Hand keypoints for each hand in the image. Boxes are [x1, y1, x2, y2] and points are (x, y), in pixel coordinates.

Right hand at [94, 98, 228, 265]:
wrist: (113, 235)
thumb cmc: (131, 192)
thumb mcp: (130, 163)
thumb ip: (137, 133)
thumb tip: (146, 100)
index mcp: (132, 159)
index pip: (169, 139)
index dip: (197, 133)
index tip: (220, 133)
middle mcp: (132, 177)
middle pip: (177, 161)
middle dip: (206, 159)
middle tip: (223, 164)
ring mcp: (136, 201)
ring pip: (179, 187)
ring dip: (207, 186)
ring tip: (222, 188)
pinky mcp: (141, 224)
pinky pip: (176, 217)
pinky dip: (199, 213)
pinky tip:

__Task statement__: The line containing "index pip: (169, 139)" and every line after it, up to and including the last line of the records, should be reproduced exactly, with nothing else.

__Expected answer__:
index pip: (169, 139)
index dip: (197, 133)
index tip: (220, 133)
middle mcp: (132, 177)
middle pip: (177, 161)
middle dip: (206, 159)
middle tip: (223, 164)
ring mcp: (136, 201)
ring pip: (179, 187)
ring dip: (207, 186)
ring tip: (222, 188)
pinky mcp: (141, 224)
pinky pip: (176, 217)
pinky dip: (199, 213)
pinky tip:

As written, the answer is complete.